Thursday 20 July 2017

Woman killed when oxygen tank blew up as she lit cigarette

Gareth Naughton

A WOMAN was probably lighting a cigarette when her oxygen supply blew up in her face, an inquest has heard.

Mary Kearney (65) was at her home on Champions Avenue, in Dublin, when the incident happened just after midnight on February 24, last year.

A life-long smoker, she had been taking oxygen for three years having developed severe emphysema.

In a deposition to Dublin Coroner's Court, her husband John said that 20 minutes before the incident he had brought his wife some water and she seemed in good form. He then heard a fire alarm go off and a bang. He checked her oxygen concentrator, which was located downstairs, and it was working. But when he went upstairs he found Mrs Kearney lying face down on the floor. Her face was black.

He brought her to the bed and attempted CPR. She was taken to the Mater Hospital by ambulance but was dead.

The court heard that it was probable that Mrs Kearney had been trying to light a cigarette at the time of the incident.

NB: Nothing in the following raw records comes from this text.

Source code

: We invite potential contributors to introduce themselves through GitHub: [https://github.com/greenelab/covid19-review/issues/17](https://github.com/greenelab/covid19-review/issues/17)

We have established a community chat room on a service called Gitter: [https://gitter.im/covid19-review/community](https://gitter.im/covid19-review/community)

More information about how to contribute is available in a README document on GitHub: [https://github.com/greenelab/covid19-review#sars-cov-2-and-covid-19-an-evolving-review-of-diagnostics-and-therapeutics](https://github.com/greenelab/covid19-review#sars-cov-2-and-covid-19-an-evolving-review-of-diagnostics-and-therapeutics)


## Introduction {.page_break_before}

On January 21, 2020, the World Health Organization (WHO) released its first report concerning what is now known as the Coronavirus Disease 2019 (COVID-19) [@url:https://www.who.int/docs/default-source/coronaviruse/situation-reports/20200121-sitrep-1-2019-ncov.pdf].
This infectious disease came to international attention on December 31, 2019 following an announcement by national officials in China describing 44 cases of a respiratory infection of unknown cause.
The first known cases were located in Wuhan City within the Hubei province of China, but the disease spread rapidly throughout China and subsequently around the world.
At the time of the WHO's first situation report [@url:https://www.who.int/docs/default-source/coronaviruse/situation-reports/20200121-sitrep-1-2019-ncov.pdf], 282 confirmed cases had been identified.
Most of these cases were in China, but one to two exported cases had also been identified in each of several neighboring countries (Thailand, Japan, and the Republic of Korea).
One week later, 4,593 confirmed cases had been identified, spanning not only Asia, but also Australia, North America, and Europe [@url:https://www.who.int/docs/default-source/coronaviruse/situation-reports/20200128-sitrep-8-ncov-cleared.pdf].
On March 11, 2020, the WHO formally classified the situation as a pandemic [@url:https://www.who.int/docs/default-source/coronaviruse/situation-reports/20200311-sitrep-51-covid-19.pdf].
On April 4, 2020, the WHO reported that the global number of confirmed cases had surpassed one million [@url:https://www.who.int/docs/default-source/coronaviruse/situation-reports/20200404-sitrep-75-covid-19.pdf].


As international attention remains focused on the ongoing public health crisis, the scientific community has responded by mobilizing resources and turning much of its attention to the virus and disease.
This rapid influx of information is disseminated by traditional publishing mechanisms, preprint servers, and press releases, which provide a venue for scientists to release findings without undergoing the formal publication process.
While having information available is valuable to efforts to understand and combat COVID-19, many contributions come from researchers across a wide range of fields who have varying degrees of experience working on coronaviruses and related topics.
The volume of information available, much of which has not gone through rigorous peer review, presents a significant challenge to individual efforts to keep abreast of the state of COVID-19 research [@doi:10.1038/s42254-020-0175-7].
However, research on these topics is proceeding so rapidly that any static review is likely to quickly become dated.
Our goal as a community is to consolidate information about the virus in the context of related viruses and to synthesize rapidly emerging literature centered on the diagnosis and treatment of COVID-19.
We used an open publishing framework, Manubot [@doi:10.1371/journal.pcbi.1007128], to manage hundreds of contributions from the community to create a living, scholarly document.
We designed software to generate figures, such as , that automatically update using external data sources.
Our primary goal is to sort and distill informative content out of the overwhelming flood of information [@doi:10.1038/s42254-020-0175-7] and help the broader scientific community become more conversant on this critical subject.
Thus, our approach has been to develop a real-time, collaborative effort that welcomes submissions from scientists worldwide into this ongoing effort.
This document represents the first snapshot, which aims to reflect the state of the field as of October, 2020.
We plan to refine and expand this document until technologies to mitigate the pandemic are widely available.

Her son John Kearney Jr said that his mother had been vigilant about ensuring that nobody smoked around her since she began taking oxygen.

However, she had been very stressed following the death of her brother and was arranging his funeral. His mother may not have been in her right mind at the time, he said.

Machine

The company that supplied the air concentrator, Air Products Ireland, inspected the device. Quality manager John McEvoy said that there was no issue with the machine itself.

The only way the flare-up could have happened is if the area immediately around the nasal prongs had come into contact with a naked flame.

A post-mortem revealed that while the resultant flare up had left soot on her face, neck and nostrils and singed her hair, it was not the cause of her death. She had been suffering from severe heart disease and the shock of the incident had brought on cardiac arrest causing her to die instantly.

Coroner Dr Brian Farrell said that while there was no evidence that Mrs Kearney had been smoking a cigarette at the time, this was the most likely cause of the incident. He recorded a verdict of death by misadventure.